We have concluded that the optimum algorithm for calculating a cost-effective route when applied to the TSP is Dijkstra’s algorithm but only when implemented with the minimum heap data structure. This will result in a good balance between time complexity and accuracy of results generated. This is also supported by how most other similar solutions in the market implement Dijkstra’s algorithm in their applications. The TSP implementation, however, is more specific to our chosen application, as bus routes may be required to be round trips and have to optimise routes between multiple nodes in the optimum order. Our analysis of the growth of the time complexity of our TSP algorithm is shown in Table 3.

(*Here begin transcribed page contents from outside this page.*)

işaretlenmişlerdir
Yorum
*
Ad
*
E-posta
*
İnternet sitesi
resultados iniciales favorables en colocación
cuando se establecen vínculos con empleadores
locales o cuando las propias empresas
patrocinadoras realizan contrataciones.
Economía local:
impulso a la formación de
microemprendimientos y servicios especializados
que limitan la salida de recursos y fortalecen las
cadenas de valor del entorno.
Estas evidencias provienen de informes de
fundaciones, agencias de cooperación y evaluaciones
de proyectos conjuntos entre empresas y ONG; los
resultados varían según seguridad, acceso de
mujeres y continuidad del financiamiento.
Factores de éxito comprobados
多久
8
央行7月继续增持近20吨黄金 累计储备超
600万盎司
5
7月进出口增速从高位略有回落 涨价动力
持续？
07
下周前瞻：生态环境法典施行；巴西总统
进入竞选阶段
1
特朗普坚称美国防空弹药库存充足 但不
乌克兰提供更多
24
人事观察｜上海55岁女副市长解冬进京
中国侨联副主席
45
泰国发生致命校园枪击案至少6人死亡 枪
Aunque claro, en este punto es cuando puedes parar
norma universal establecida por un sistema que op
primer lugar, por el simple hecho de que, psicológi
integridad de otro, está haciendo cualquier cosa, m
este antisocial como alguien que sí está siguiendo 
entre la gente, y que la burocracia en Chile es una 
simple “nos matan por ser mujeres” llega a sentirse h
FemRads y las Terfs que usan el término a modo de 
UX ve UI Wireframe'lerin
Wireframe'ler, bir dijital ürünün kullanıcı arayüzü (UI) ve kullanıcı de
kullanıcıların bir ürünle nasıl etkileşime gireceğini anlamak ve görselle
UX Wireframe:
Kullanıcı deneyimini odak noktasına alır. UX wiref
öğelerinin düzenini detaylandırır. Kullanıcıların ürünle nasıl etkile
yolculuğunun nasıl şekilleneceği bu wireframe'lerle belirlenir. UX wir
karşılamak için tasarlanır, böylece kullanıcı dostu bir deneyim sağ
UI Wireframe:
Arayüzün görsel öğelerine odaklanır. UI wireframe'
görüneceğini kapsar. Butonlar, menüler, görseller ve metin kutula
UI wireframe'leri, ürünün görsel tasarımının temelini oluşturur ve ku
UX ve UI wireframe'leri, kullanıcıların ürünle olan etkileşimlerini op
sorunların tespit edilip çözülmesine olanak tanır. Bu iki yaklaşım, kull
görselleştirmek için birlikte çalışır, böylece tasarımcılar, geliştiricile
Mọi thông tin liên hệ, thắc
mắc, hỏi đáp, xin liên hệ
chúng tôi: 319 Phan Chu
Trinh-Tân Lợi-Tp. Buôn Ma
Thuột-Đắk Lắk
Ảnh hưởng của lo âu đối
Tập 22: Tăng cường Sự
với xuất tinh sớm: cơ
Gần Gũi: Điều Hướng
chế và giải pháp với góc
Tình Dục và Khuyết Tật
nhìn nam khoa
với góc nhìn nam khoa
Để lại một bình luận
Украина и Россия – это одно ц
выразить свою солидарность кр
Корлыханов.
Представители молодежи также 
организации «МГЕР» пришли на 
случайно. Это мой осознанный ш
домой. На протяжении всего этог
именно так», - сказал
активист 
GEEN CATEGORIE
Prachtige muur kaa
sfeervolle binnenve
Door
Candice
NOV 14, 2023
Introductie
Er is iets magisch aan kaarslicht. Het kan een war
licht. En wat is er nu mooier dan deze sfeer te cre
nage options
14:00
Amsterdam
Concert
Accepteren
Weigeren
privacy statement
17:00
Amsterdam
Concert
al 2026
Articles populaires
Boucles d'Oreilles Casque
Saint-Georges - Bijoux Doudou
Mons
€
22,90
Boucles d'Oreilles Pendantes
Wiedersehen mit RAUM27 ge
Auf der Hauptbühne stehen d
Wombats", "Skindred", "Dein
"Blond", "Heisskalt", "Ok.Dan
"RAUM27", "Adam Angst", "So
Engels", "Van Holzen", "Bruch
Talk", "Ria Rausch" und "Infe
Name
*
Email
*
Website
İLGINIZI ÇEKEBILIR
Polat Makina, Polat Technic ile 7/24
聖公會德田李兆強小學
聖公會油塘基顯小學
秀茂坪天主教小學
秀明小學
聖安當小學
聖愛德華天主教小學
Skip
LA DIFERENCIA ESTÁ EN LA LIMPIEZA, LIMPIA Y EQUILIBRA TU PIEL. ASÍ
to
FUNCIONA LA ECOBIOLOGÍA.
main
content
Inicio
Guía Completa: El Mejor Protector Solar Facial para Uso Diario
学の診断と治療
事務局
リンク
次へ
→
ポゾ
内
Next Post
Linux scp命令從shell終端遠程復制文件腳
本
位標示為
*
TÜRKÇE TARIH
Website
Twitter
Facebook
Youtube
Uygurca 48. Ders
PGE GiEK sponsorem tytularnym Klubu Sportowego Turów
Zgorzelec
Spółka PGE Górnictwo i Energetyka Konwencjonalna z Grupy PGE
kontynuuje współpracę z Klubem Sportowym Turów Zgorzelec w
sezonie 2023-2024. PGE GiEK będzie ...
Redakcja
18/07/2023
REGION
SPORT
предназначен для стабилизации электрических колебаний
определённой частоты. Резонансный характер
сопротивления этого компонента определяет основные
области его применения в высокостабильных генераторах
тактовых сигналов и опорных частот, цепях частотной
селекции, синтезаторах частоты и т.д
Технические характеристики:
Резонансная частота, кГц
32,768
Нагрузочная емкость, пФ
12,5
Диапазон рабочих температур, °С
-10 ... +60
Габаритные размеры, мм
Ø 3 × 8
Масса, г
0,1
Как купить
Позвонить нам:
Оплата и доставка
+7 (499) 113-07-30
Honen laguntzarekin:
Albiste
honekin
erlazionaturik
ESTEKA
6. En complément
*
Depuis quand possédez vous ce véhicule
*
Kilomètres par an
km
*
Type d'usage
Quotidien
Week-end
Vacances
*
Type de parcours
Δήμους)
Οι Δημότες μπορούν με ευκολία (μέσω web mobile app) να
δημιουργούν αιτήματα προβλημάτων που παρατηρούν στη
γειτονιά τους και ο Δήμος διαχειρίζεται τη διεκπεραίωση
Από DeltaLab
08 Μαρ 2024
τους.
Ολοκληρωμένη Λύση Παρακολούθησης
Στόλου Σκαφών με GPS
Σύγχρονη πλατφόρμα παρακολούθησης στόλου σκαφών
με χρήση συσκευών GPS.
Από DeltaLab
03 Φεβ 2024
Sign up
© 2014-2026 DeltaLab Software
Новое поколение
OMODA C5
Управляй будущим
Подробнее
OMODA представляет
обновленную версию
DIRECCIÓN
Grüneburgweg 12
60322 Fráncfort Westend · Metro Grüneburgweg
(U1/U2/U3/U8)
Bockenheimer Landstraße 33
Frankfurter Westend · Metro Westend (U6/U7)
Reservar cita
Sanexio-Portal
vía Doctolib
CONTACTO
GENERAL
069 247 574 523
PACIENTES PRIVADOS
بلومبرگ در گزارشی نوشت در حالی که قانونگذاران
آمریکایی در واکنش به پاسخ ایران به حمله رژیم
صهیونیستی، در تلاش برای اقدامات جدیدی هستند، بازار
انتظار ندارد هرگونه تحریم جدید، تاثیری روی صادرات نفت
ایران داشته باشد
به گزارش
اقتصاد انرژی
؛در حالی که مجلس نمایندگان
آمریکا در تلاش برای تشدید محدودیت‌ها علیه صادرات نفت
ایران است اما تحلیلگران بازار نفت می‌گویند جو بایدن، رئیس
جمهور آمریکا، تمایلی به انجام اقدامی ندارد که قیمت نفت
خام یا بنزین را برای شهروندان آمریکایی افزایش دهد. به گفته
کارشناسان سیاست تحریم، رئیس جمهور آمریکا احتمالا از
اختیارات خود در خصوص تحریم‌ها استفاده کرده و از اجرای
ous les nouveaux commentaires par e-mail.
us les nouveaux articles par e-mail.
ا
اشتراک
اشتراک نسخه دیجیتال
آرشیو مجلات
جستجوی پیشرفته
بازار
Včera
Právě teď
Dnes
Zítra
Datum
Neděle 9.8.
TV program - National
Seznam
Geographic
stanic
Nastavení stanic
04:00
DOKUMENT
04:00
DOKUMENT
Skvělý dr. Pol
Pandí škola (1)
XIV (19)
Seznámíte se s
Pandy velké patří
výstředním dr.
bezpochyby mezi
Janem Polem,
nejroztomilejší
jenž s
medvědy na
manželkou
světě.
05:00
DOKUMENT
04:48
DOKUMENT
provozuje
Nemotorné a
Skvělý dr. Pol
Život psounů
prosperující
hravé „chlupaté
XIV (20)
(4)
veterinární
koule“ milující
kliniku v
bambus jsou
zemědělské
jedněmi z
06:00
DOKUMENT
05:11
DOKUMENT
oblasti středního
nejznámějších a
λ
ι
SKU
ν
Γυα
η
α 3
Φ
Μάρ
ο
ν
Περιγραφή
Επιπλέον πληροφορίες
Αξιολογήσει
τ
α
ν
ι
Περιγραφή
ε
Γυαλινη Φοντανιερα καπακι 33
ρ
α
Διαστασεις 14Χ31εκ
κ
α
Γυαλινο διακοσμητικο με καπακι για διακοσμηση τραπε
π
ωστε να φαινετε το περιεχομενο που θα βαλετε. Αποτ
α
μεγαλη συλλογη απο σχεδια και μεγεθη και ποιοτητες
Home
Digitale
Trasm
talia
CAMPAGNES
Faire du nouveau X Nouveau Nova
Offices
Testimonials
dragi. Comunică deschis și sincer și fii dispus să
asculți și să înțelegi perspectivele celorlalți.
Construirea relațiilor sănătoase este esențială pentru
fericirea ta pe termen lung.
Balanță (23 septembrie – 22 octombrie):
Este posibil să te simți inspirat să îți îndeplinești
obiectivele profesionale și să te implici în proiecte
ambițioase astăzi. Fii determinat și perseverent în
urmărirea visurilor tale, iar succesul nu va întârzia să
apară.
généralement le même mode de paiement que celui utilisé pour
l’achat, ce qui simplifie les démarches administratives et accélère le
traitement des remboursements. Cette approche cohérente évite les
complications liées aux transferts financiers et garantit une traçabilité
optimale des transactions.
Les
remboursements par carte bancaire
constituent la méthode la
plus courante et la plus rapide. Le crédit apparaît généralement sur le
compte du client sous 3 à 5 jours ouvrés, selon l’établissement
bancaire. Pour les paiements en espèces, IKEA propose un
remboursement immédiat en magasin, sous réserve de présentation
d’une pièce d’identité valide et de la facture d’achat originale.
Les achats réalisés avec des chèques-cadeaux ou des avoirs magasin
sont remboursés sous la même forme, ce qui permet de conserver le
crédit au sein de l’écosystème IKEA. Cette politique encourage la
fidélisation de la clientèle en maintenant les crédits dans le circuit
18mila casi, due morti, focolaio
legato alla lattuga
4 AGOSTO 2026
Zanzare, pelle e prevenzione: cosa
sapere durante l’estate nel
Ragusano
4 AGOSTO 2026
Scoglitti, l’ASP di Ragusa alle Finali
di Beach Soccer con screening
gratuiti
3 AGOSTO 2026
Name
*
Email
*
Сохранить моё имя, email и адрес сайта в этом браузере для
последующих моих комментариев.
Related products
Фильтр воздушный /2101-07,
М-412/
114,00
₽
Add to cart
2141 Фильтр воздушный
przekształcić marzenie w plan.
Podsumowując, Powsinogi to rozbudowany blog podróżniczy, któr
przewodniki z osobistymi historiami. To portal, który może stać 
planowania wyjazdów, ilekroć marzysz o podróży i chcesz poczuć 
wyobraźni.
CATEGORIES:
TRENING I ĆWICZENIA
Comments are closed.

Table 3. Time complexity of TSP algorithm based on number of destinations.

6 Conclusion

OptiTour’s combination of an easy-to-use GUI and relevant considerations of the needs of bus operators allow it to be uniquely suited to the road network in Singapore. The use of Dijkstra’s algorithm with the TSP allows for routes to any number of destinations to be efficiently plotted with minimal increase in runtime while comprehensively considering all routes. Those routes are reordered by our solution to generate the order resulting in the best possible route between all selected destinations.

This software could be expanded to assist in countrywide bus route planning by allowing it to take in start points from a list of start points. It could also be made to estimate route times by taking traffic conditions into consideration, avoiding stretches of road that have higher chances of traffic jams.